Sunday, March 4, 2012

The Key to Happyness - Life sucks. Grow up.



Last night I watched "The Pursuit of Happyness".  It was an adorable movie about dedication and perseverance to a dream, overcoming the odds to become successful.  This dad loses everything and ends up sleeping in a bathroom in a subway station with his five-year-old boy, but they struggle through and end up multi-millionaires. 
The story is cute and inspiring, but what really stuck with me about this movie was the mother’s story.  She hates her life.  She is tired of struggling, wondering if they can catch up on the back rent and the IRS payments, working double shifts and trying to be a wife and mother.  I can really feel for her frustration, but what I don’t understand is what happens next. 
She quits.
Quits.
He is late getting home and when he calls from a payphone to let her know, she informs him that she won’t be there when he gets back.  She is just not happy anymore.  He comes home to an empty house. 
So, my question is:  How does that make things better?  The debts don’t disappear, the bills don’t disappear, communication breaks down, coordinating childcare becomes harder, and now – since you were so stressed out about not being able to afford the rent – you get to pay another rent.
She moves to New York because her sister’s boyfriend might have a job for her and we don’t see her the rest of the movie.
How can she walk away from family: her five year old son and a loving husband?  The lesson here is that life sucks.  Expect it.  Deal with it.  Leaving (because she wasn’t ‘happy’) did not make her happy, because – guess what? – life still sucks!!  Her troubles did not leave her because she left her husband.  The only things that changed were that they no longer shared their struggles and that she could no longer blame him for her struggles.

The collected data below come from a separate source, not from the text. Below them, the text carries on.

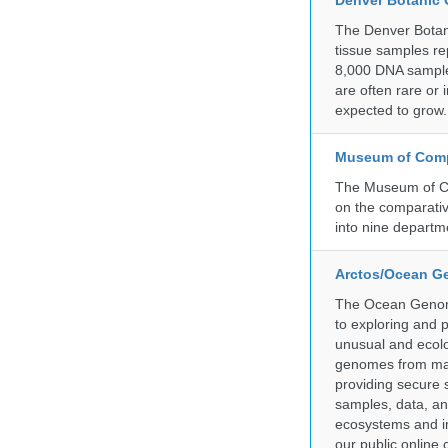
Denver Botanic
The Denver Botani
tissue samples re
8,000 DNA sample
are often rare or
expected to grow.
Museum of Compa
The Museum of Co
on the comparativ
into nine departm
Arctos/Ocean G
The Ocean Genome
to exploring and 
unusual and ecolog
genomes from mari
providing secure 
samples, data, an
ecosystems and im
our public online 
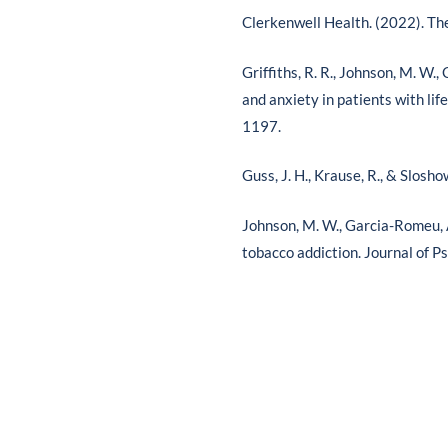
Clerkenwell Health. (2022). Th
Griffiths, R. R., Johnson, M. W.
and anxiety in patients with li
1197.
Guss, J. H., Krause, R., & Slosh
Johnson, M. W., Garcia-Romeu, A.
tobacco addiction. Journal of 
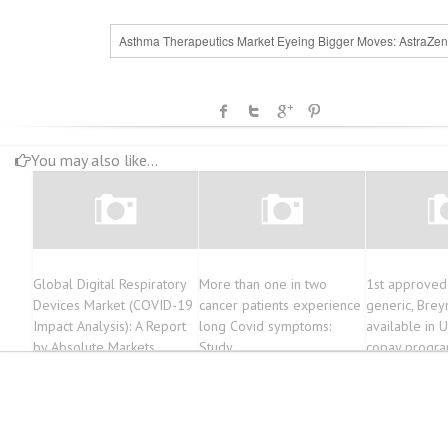
Asthma Therapeutics Market Eyeing Bigger Moves: AstraZen
You may also like...
Global Digital Respiratory
More than one in two
1st approved
Devices Market (COVID-19
cancer patients experience
generic, Brey
Impact Analysis): A Report
long Covid symptoms:
available in 
by Absolute Markets
Study
copay progr
Insights
patients aims
costs of ther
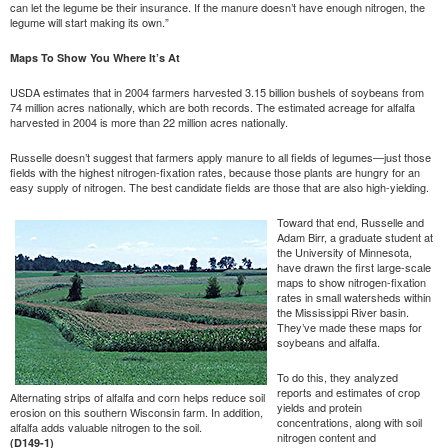
can let the legume be their insurance. If the manure doesn’t have enough nitrogen, the
legume will start making its own.”
Maps To Show You Where It’s At
USDA estimates that in 2004 farmers harvested 3.15 billion bushels of soybeans from
74 million acres nationally, which are both records. The estimated acreage for alfalfa
harvested in 2004 is more than 22 million acres nationally.
Russelle doesn’t suggest that farmers apply manure to all fields of legumes—just those
fields with the highest nitrogen-fixation rates, because those plants are hungry for an
easy supply of nitrogen. The best candidate fields are those that are also high-yielding.
Toward that end, Russelle and
Adam Birr, a graduate student at
the University of Minnesota,
have drawn the first large-scale
maps to show nitrogen-fixation
rates in small watersheds within
the Mississippi River basin.
They’ve made these maps for
soybeans and alfalfa.
To do this, they analyzed
reports and estimates of crop
Alternating strips of alfalfa and corn helps reduce soil
yields and protein
erosion on this southern Wisconsin farm. In addition,
concentrations, along with soil
alfalfa adds valuable nitrogen to the soil.
nitrogen content and
(D149-1)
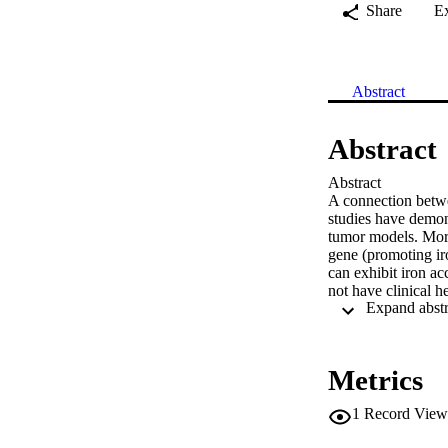
Share
E
Abstract
Abstract
Abstract

A connection betwe
studies have demon
tumor models. More
gene (promoting iro
can exhibit iron acc
not have clinical h
Cells store iron in 
ferritin has been us
other than perhaps 
increased in breast
Metrics
comparisons between
levels of serum fer
1
Record View
sections obtained f
with breast cancer 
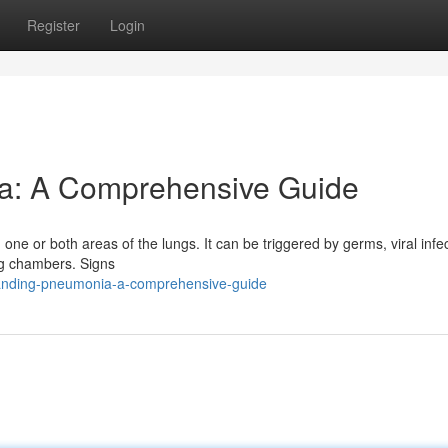
Register
Login
a: A Comprehensive Guide
in one or both areas of the lungs. It can be triggered by germs, viral infe
lung chambers. Signs
tanding-pneumonia-a-comprehensive-guide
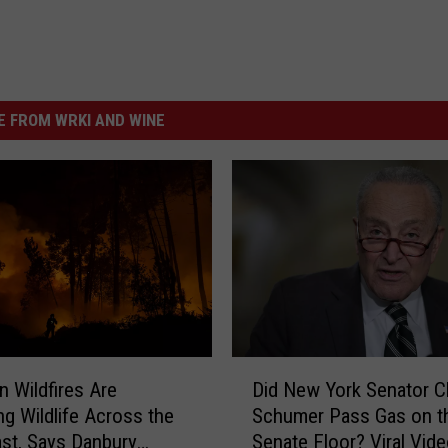
 FROM WRKI AND WINE
D
n Wildfires Are
Did New York Senator 
i
ng Wildlife Across the
Schumer Pass Gas on t
d
st, Says Danbury
Senate Floor? Viral Vid
N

To quote Thomas à Kempis, “whithersoever thou comest, thou bearest thyself with thee, and shalt ever find thyself,” or, in the vernacular, “wherever you go, there you are.”  The way to be happy is not to have the perfect plan to avoid suffering.  That leads to disappointment.  The way to be happy is to expect both joy and suffering and embrace them together. 
[NOTE: I don’t know what the mom in our story was seeking and I’m sure that she wouldn’t be happy with Hollywood’s portrayal of her, so I’m only reacting to that portrayal and its thinly developed character.  Perhaps a better development of the mother’s character would have left me less jarred and better able to enjoy the rest of the movie.  Or perhaps not.]
After stewing on that all night, today I read Heather Mac Donald’s “Too Poor to Marry?” and it has me thinking.  She references a NYT article that tries to explain illegitimacy rates by explaining that many people just can’t afford to get married.  Not that they can’t afford a fancy wedding, but that women can’t afford to take care of a husband in addition to their illegitimate children. “Money helps explain why well-educated Americans still marry at high rates: they can offer each other more financial support, and hire others to do chores that prompt conflict.”  
What?
Sharing chores, sharing a dwelling, and sharing child-rearing responsibilities are money saving features of marriage.  And, as Heather MacDonald says:
“The notion that being a married parent requires more financial resources than being a single one is wrong not just as a matter of economic arithmetic but, more importantly, in terms of what married biological parents bring to their child — not money, but a 24/7 partnership in the extraordinarily difficult task of child-rearing. Household wealth is the least important reason to form a two-parent family; the idea that raising children as a single mother is on average in any sense easier than doing so as a couple, even in the stormiest of marital relationships, is absurd, and ignores the enormous strains of being both the sole bread-winner (or even welfare-collector) and the sole source of authority for your child. A second parent in the home provides back-up support in discipline when the other is at the breaking point, and a doubling of the emotional, intellectual, and moral resources that a child can draw on. You don’t need to be wealthy to offer that complementarity; poor married parents have raised stable, successful children for millennia.”
My personal conclusion:  Grow up.  “The value of marriage is not that adults produce children, but that children produce adults.” Peter De Vries.  I don’t care to argue the chicken and egg argument whether people don’t get married because they are emotionally immature or they don’t have to grow up because they can avoid marriage.  Marriage and assuming adult responsibilities are both Good Things for a myriad of reasons, including happiness.  Both are individual choices which can be encouraged but not mandated.  So, when you see someone being irresponsible in a movie or book, point it out.  Fight against the downward spiral of our culture, not by boycotting or trying to ban irresponsible images but by spotlighting them.  Perhaps you’ll make someone else think twice before doing something stupid.